Furthermore, with this default RAM disk approach, it is very difficult to be left with an unusable system. File system get corrupted? Flash the power. Everything just crashed? Flash the power. Cracker break in? Install your backup (in 30 seconds) and flash the power.

The other advantage of running from a RAM disk that people seem to overlook is, generally, it cannot break. Let's say you have 250 workstations with one path to the outside world. Do you want that path to depend on a mechanical device like a hard drive? Probably not. How about if that router sits between you and your game of Quake? Definitely not.

Some of the many reasons to use LRP over other Linux systems: fully administrable via high-strength encryption using secure shell and secure copy (ssh, scp), a huge routing feature super set and open source. These are things most commercial solutions cannot touch.

Locating LRP

By now, I am sure you are probably excited to give Linux Router a try. Since it is now easier than ever to make a disk, you should do it.

STATED PROBLEM 1:
Answer these questions about the Linux Router passage:
(a) How long does it take to install a backup after a cracker breaks in?
(b) How many workstations are in the example with one path to the outside world?
(c) Which tools does the passage name for administering LRP with high-strength encryption?

Recorded data:
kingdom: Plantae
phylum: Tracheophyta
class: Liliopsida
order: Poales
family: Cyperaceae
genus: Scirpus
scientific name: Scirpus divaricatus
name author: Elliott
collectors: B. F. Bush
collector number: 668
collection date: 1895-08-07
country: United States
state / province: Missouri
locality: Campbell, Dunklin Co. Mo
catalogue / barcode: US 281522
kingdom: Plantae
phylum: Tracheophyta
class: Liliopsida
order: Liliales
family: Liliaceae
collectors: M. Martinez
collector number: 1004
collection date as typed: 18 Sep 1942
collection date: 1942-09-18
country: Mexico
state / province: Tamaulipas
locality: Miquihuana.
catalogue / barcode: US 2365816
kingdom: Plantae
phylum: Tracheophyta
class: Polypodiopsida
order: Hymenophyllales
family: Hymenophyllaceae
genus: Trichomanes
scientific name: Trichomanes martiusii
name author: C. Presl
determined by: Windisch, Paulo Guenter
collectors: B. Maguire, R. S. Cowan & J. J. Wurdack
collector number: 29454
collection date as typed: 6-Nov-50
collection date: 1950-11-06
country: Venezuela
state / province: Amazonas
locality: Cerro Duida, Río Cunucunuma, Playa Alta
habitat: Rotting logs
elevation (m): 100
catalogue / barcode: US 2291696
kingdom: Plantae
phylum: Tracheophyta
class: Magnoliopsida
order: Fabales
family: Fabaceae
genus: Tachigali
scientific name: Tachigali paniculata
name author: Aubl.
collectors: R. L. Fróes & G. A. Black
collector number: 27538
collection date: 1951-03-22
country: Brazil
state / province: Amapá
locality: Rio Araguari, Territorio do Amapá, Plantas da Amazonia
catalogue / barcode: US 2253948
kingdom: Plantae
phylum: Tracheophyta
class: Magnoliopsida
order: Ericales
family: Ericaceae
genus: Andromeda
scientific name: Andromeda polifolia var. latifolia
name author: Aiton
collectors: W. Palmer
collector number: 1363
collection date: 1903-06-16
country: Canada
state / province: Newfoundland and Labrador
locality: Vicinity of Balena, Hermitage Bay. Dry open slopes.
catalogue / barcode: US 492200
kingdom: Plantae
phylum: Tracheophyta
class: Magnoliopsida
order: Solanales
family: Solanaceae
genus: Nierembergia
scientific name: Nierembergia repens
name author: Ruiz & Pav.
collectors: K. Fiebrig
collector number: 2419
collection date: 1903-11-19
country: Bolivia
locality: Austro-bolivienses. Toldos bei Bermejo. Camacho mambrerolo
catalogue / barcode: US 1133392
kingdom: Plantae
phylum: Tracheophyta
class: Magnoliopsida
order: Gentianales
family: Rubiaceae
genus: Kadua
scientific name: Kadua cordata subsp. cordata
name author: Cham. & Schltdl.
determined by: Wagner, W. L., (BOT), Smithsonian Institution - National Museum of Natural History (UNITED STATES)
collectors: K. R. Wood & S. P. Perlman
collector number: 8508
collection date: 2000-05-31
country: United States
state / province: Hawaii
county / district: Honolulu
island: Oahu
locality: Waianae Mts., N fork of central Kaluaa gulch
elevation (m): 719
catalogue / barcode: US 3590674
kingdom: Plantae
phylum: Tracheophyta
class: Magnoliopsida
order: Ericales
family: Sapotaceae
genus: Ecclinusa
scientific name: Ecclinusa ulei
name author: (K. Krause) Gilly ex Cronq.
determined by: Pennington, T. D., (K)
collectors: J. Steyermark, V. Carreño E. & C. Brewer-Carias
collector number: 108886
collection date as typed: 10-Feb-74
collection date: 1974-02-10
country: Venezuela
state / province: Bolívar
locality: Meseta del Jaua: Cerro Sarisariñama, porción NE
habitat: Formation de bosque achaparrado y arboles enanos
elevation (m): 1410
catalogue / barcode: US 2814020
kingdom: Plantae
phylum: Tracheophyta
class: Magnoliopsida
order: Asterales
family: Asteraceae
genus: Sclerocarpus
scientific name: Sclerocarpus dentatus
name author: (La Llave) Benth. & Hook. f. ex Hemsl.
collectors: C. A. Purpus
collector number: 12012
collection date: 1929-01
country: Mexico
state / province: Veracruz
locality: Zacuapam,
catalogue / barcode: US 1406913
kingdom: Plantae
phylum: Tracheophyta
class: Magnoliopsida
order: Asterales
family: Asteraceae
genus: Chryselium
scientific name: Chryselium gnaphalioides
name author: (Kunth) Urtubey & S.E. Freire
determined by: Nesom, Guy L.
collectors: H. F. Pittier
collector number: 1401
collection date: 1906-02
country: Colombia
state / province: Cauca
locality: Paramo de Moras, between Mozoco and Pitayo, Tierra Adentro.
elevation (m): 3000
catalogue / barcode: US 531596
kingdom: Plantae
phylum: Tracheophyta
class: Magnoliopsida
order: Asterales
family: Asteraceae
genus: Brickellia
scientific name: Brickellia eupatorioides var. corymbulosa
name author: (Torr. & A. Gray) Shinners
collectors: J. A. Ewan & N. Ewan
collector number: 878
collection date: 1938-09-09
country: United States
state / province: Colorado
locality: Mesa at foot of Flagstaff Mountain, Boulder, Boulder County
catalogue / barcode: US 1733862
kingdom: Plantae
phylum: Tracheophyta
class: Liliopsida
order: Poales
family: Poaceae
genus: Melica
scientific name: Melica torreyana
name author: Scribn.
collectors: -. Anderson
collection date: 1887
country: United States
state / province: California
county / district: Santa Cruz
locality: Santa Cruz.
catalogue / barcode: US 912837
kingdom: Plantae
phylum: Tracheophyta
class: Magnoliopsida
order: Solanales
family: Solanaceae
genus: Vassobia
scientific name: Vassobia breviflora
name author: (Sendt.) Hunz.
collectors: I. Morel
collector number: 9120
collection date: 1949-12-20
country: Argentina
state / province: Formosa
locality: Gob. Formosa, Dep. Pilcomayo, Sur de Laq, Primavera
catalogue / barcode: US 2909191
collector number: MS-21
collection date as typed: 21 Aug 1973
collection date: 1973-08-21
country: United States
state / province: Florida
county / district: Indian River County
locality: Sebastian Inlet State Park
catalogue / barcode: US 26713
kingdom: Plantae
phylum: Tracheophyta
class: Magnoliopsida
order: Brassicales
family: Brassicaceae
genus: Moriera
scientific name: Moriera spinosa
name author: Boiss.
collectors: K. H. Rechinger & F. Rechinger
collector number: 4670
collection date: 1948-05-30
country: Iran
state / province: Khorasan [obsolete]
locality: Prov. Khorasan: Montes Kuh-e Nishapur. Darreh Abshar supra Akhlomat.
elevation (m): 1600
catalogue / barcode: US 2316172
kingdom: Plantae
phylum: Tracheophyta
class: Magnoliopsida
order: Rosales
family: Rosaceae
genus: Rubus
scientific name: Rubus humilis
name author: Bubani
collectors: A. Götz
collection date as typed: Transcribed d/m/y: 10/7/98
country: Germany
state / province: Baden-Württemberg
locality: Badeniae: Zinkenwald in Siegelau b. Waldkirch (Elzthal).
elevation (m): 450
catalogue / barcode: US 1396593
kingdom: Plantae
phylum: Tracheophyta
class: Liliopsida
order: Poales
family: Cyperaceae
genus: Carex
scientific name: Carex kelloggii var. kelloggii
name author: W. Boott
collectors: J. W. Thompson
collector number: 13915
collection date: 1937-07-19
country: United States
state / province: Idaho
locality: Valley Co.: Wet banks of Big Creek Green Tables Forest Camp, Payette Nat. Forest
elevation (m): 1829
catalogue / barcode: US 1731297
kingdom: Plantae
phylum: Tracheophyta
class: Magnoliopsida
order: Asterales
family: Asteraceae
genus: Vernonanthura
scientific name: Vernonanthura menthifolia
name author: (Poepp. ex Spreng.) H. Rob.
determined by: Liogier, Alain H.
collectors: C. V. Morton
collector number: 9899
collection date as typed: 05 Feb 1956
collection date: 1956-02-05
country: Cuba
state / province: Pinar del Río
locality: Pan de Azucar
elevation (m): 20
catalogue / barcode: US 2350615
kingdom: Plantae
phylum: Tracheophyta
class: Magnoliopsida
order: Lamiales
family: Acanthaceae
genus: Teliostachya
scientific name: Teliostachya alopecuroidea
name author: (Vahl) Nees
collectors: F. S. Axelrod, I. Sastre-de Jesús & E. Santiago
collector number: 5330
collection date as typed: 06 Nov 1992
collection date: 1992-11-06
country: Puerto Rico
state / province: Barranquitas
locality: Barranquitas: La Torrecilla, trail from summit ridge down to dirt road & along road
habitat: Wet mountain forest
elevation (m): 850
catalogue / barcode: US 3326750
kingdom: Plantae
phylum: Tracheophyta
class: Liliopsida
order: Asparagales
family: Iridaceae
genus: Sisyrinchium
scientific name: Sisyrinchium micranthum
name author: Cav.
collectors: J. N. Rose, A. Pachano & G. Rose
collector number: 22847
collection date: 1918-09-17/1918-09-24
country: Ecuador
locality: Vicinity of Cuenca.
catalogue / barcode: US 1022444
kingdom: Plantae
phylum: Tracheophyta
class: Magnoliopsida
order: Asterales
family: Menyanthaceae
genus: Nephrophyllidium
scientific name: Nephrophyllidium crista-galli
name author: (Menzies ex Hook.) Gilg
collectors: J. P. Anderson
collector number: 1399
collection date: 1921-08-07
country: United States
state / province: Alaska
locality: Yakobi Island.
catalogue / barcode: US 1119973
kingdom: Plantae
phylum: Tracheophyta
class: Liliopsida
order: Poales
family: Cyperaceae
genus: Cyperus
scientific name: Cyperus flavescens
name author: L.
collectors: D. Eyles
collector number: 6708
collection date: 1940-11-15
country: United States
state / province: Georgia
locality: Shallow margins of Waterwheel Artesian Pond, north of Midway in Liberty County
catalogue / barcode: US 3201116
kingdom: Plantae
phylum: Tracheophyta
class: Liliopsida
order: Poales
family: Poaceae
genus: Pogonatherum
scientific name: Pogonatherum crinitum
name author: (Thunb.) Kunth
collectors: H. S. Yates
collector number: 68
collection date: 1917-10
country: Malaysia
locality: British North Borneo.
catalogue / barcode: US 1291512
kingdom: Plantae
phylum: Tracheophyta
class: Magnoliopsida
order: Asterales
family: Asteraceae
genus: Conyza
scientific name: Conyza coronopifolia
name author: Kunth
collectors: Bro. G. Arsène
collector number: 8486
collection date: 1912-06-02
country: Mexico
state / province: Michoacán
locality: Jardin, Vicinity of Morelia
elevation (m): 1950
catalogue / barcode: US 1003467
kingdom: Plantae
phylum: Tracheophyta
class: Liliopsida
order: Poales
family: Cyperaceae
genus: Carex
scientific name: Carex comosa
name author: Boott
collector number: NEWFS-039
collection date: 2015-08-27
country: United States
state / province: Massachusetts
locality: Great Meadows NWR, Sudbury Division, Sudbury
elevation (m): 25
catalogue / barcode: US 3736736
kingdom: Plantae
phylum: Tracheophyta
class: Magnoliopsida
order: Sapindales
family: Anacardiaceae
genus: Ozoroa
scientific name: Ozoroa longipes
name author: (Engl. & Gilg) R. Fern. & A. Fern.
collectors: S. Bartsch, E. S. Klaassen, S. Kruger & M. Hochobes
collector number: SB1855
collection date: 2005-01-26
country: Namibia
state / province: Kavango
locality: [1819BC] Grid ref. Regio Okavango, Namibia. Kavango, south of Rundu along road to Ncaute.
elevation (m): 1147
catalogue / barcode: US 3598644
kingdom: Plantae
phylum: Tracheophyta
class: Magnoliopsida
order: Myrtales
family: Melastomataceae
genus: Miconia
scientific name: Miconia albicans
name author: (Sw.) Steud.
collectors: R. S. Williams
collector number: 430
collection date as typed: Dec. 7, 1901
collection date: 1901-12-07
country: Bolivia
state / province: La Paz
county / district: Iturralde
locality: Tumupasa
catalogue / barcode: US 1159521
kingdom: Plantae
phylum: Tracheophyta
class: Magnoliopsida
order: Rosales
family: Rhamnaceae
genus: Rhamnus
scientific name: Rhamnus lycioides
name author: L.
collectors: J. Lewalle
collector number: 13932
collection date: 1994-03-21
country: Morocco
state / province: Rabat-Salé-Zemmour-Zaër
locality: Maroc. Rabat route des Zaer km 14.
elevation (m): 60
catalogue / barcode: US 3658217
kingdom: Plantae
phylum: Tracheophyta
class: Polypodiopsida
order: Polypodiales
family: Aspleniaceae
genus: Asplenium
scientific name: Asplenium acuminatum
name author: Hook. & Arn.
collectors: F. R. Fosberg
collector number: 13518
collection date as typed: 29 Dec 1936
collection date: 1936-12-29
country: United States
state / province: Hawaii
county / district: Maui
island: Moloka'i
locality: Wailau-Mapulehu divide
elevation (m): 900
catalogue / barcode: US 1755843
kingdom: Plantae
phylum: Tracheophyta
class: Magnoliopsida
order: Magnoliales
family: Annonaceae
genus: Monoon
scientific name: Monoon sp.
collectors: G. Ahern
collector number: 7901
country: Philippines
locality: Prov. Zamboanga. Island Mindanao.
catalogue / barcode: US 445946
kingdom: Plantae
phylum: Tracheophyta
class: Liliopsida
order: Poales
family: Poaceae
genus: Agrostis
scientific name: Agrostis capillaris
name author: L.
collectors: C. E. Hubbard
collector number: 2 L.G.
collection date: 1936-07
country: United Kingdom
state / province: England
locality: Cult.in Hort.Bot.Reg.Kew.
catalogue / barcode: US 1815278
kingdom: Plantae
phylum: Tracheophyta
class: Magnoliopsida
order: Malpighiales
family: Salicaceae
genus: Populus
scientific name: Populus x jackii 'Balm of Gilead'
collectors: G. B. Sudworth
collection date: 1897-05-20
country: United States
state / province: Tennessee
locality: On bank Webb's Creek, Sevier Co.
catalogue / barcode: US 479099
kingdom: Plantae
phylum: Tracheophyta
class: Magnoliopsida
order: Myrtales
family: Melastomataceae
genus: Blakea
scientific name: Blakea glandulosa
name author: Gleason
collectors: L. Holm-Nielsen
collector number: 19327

STATED PROBLEM 2:
Echo the stretch of the plant collection records from their start through the line containing "catalogue / barcode: US 281522", including both ends.

FULL OUTPUT 1:
(a) 30 seconds.
(b) 250.
(c) Secure shell and secure copy (ssh, scp).

FULL OUTPUT 2:
kingdom: Plantae
phylum: Tracheophyta
class: Liliopsida
order: Poales
family: Cyperaceae
genus: Scirpus
scientific name: Scirpus divaricatus
name author: Elliott
collectors: B. F. Bush
collector number: 668
collection date: 1895-08-07
country: United States
state / province: Missouri
locality: Campbell, Dunklin Co. Mo
catalogue / barcode: US 281522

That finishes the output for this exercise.